#### INFORMATION PROVIDED ####

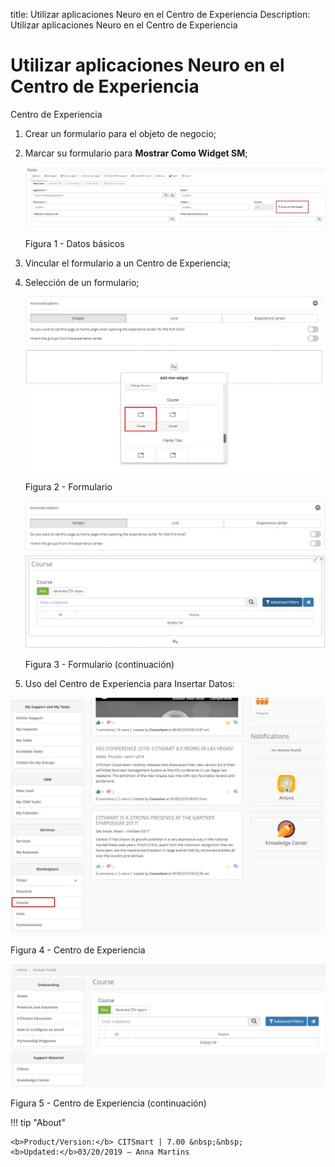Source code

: title: Utilizar aplicaciones Neuro en el Centro de Experiencia
Description: Utilizar aplicaciones Neuro en el Centro de Experiencia
# Utilizar aplicaciones Neuro en el Centro de Experiencia

Centro de Experiencia

1.  Crear un formulario para el objeto de negocio;

2.  Marcar su formulario para **Mostrar Como Widget SM**;

    ![basic](images/neuro-sm-5.jpg)

    Figura 1 - Datos básicos

3.  Vincular el formulario a un Centro de Experiencia;

4.  Selección de un formulario;

    ![basic](images/neuro-sm-7.png)

    Figura 2 - Formulario

    ![basic](images/neuro-sm-8.png)

    Figura 3 - Formulario (continuación)

5.  Uso del Centro de Experiencia para Insertar Datos:

![basic](images/neuro-sm-9.png)

Figura 4 - Centro de Experiencia


![basic](images/neuro-sm-10.png)

Figura 5 - Centro de Experiencia (continuación)



!!! tip "About"

    <b>Product/Version:</b> CITSmart | 7.00 &nbsp;&nbsp;
    <b>Updated:</b>03/20/2019 – Anna Martins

####

__WHAT THIS TASK INVOLVES__:
Output, unchanged, only the lines from the one that holds "objeto de negocio;" through the last line of the material above.

__RESPONSE TO THIS TASK__:
1.  Crear un formulario para el objeto de negocio;

2.  Marcar su formulario para **Mostrar Como Widget SM**;

    ![basic](images/neuro-sm-5.jpg)

    Figura 1 - Datos básicos

3.  Vincular el formulario a un Centro de Experiencia;

4.  Selección de un formulario;

    ![basic](images/neuro-sm-7.png)

    Figura 2 - Formulario

    ![basic](images/neuro-sm-8.png)

    Figura 3 - Formulario (continuación)

5.  Uso del Centro de Experiencia para Insertar Datos:

![basic](images/neuro-sm-9.png)

Figura 4 - Centro de Experiencia


![basic](images/neuro-sm-10.png)

Figura 5 - Centro de Experiencia (continuación)



!!! tip "About"

    <b>Product/Version:</b> CITSmart | 7.00 &nbsp;&nbsp;
    <b>Updated:</b>03/20/2019 – Anna Martins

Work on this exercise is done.